I was thinking about these, but they are 8mm.

Edit: Head OD looks to be <45mm, so the above wont work.

Ok I’ve been studying the .sch for 2 days now, I was going to ask this in email but I figure I’ll put it here for everyone…

It’s the TPS562200 that does the bucking for the color / UV / IR emitters correct? And it looks like either R12 or R14 is the sense resistor for that (tho the values seem high for a sense resistor). So what if multiple emitters are on at the same time, they would get current split like if they were simply paralleled or the chip will increase current to compensate? What’s the max current?

The other question is about what’s going on with the FET and what I assume to be a BJT up top powering the MAXUM chip, this is obviously to shut it down cause of its standby current, what exactly does this circuit do tho? Specifically what does Q1 do (and R9 is just a gate resistor right)?

Right

these two form a voltage divider which sets the output voltage by making a 3.5v output produce a 0.765v level at the feedback pin, which is the setpoint the chip is regulating to. The chip has no specific output voltage, and in fact it doesn’t know or care what the real output is, it just regulates to 0.765v on the fb pin. The manufacturer does this so that the same chip can be used to produce any voltage you want.

You’re thinking of constant current regulators, but this is constant voltage for exactly this reason. The led currents are individually set by their resistors next to the FETs, so you can have any number on simultaneously and their currents won’t change. The regulator will supply whatever current it needs to in order to maintain 3.5V, so yes it will compensate automatically. The buck regulator is set at 3.5v because from this voltage I can easily set led currents with resistors while minimizing the wasted power because the voltage overhead is low.

It can supply up to 3A total for the color leds

Q1 is necessary to protect the microcontroller from high voltage and to allow the FET to completely shut off. If you connected directly to the FET gate, when you tried to turn it off by setting the uC pin high, the FET would still see (Vin - Vcc) which could be as high as 12.2-3.3= 9.3V, so it wouldn’t turn off. You could then try setting the uC pin to high impedance and let the FET gate pull-up resistor turn it off, but then your uC would see as much as 12.6V on the pin, which would waste current at best and destroy the microcontroller at worst.
R9 limits base current into the BJT. BJTs are current-controlled unlike FETs so you must regulate base current to keep from destroying them

Ok one more Q,
The 3A total to the colors, that’s limited by the TPS regulator or the FET’s?

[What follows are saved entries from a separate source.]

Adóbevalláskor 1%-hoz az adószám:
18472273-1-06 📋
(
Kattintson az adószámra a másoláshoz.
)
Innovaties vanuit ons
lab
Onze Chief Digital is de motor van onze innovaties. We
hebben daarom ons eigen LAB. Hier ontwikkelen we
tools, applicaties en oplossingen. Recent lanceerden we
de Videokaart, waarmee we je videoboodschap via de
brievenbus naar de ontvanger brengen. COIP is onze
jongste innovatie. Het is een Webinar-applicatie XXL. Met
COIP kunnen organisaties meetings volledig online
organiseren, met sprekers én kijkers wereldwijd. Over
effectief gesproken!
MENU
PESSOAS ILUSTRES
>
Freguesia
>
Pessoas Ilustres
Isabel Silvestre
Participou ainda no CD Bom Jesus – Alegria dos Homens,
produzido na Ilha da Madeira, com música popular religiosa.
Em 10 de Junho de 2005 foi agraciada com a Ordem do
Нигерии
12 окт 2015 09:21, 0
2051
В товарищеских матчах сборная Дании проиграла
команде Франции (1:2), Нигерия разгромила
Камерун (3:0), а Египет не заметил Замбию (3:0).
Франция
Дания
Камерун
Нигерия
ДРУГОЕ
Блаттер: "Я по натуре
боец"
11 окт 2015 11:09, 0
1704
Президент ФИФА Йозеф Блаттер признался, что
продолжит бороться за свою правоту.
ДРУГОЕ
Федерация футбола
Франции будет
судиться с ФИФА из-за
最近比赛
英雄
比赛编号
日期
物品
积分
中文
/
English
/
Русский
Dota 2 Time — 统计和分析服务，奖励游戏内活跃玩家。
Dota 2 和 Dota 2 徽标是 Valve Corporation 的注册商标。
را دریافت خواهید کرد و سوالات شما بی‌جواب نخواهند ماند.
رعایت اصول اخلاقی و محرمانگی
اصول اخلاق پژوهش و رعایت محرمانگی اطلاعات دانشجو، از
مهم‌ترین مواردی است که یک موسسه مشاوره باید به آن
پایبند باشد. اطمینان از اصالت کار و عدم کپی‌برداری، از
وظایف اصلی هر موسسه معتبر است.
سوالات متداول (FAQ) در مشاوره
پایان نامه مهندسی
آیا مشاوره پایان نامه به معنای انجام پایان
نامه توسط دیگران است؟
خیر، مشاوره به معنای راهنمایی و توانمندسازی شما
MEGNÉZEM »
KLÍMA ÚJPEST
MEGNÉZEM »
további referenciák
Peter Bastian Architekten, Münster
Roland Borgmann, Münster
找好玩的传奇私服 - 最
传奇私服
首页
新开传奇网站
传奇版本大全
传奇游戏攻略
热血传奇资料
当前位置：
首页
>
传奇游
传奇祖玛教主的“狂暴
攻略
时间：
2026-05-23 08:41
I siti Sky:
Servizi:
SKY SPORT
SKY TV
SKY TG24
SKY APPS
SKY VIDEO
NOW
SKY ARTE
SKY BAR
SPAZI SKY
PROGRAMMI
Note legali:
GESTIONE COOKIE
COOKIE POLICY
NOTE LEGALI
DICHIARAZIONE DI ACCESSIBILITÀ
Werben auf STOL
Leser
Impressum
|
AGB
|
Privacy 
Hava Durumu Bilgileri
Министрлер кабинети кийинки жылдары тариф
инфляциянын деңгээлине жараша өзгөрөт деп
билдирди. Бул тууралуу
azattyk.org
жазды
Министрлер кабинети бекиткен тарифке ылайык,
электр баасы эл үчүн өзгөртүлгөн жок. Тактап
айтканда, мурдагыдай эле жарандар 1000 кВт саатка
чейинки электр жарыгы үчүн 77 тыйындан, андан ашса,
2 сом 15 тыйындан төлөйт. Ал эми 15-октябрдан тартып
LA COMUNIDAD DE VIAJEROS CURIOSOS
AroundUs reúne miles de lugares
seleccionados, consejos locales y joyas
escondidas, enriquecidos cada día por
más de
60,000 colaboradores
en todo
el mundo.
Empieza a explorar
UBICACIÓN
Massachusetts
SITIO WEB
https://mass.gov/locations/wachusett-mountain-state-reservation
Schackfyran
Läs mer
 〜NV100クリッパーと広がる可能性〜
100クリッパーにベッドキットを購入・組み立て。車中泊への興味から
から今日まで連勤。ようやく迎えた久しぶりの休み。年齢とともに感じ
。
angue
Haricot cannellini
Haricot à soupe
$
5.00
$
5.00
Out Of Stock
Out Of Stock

That’s the regulator’s limit, I set the individual current limiting resistors so that total current draw can’t exceed that. I plan to set most of the colors around 700mA

Ok well looked up the datasheet and turns out I have a few more Q’s still…

It states 2A max, I’m assuming you’ve used this chip before and already know it can do 3A? You must be using the TPS563200?

What’s the reason for having the sets of 2 parallel cap’s (C11/C12 & C13/C14) instead of just one at each location? To keep them from getting saturated? Also I notice you’re using quite a bit less total capacitance on each of the pin’s. I believe I remember you saying this is the exact chip you use on your MELD driver, so I assume your way works fine, why the difference from spec?

Actually you’re right, I had 3A in my head but I’m using the lower power version. The firmware only allows ~1.4A maximum at one time with all colors set at 700mA so it won’t be an issue.

You’re right that the amount is low, I generally just put the 0603 package on there and then fit as much capacitance as I can. I’ll probably get more than 20uF total on the actual board. The reason to have multiple caps is to layer them for better filtering—a 10uF in parallel with a 0.1uF will filter out high frequency crap much better than a single 10.1 cap. The reasons for this get into much more science than we should include here I think…

Here’s the final version of the schematic with a few updates:

So today I’m looking at the voltage regulator for the MCU and I see it’s polarity protected which effectively protects the MCU, are any other components susceptible to batteries being inserted (regardless if any one, two or three are inserted) wrong?